Leaving orchestra with a legacy
Senior Paulina Delgadillo has been a Heritage High School Orchestra student for six years.
Before you ask, no, she wasn’t held back. Delgadillo started playing in Heritage’s orchestra when she was in only seventh grade.
“That was really cool because I was just in seventh grade and it was just so weird because my harp teacher came up to me and she was like ‘so the high school band wants you to play with them’ and I was like ‘I’m gonna be playing with high schoolers? That is so cool,’” said Delgadillo. “It was just a really fun experience, getting to play with older kids and playing more advanced music than I was used to. It was just a really, really cool experience.”
Throughout her journey, hard work and dedication have become almost second nature.
“She made the All-State Orchestra as a freshman and she’s just gotten better and better as the years have gone on,” Heritage Orchestra Director Elizabeth Balkema said. “She’s more dedicated. She practices all the time at home and you can just see that this craft; this skill that she has is really important [ to ] her and she works hard at it.”
Not only does Delgadillo play with the Symphony Orchestra, the top orchestra here at Heritage, she also works with her private lesson teacher, Ms. Young Park.
“She spends the bulk of her time working with the harp teacher here at school,” Balkema said. “She usually joins the orchestra after she’s learned her part. So at the very, very, end, when we’re getting ready for a contest or a concert, Paulina comes in and she works with the orchestra.”
While working with Ms. Park, Delgadillo has mastered not only the harp, but also skills like patience and musical maturity.
“There were times when I would make her play two measures of music over and over for an hour until it was perfect, but as years passed, she developed unfaltering patience,” Ms. Park said. “She has developed the ability to remain incredibly calm under pressure, which is why she has had so much success at All-State competitions.”

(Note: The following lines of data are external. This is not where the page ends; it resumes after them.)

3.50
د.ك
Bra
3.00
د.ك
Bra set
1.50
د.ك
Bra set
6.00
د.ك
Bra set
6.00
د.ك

Her dedication and love for music has never gone unnoticed and has left a mark on many.
“She inspires me to just want to do better, to push myself and to just see how far I can go,” Balkema said.
“Paulina inspires me in that she is hardworking not only when it comes to practicing harp, but really in anything that she does,” Park said. “She will succeed in all that she does, and I will miss her sweet character.”
While Delgadillo may be leaving Heritage this school year, her journey is still far from over.
“I’m hoping to go to college and double major in music performance, obviously for harp and then in engineering,” she said. “I’m currently looking at the Cleveland Institute of Music, which would have to double major with Case Western Reserve University, which is in Ohio; and then also, Rice University and Yale.”